### YOUR OBJECTIVE
All of the data must be written out verbatim, with pictures excluded.

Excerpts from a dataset
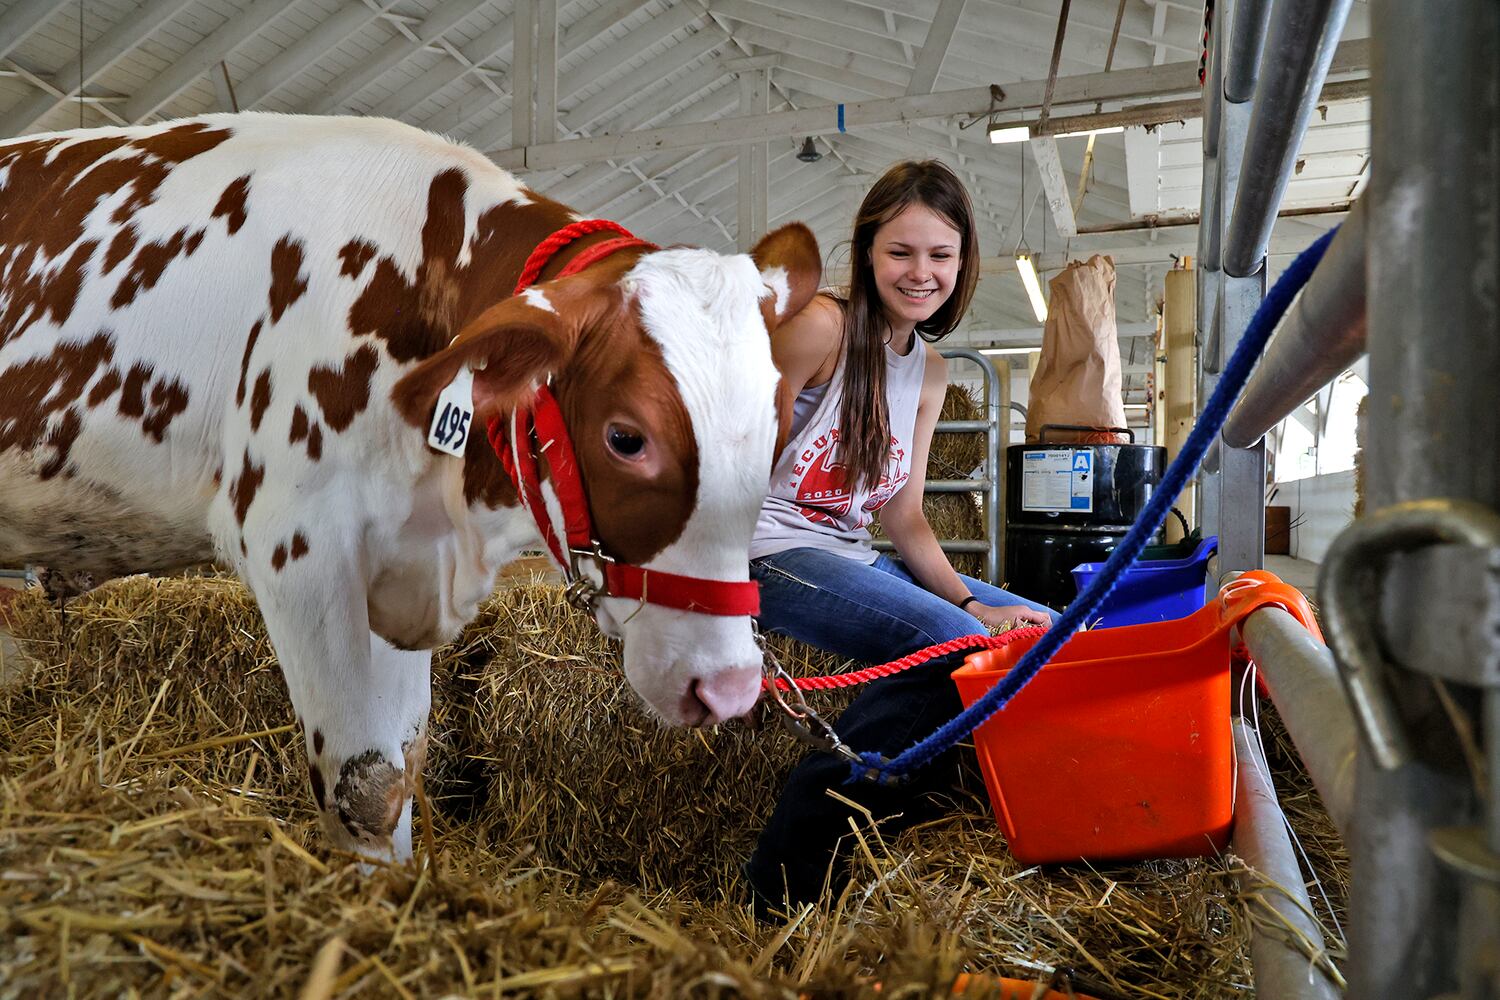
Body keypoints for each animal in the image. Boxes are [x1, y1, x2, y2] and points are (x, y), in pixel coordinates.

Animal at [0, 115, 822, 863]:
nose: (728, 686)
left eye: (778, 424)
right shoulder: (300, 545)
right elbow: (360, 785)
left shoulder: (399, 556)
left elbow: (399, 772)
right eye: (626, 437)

### YOUR RESPONSE
Body keypoints for each animal in the image. Boxes are [x1, y1, x2, y2] and points are (x, y), in pixel coordinates.

Animal at [0, 115, 822, 863]:
nose: (728, 686)
left eye: (778, 424)
right shoulder: (300, 545)
right elbow: (360, 785)
left shoulder: (399, 556)
left elbow: (399, 772)
right eye: (626, 437)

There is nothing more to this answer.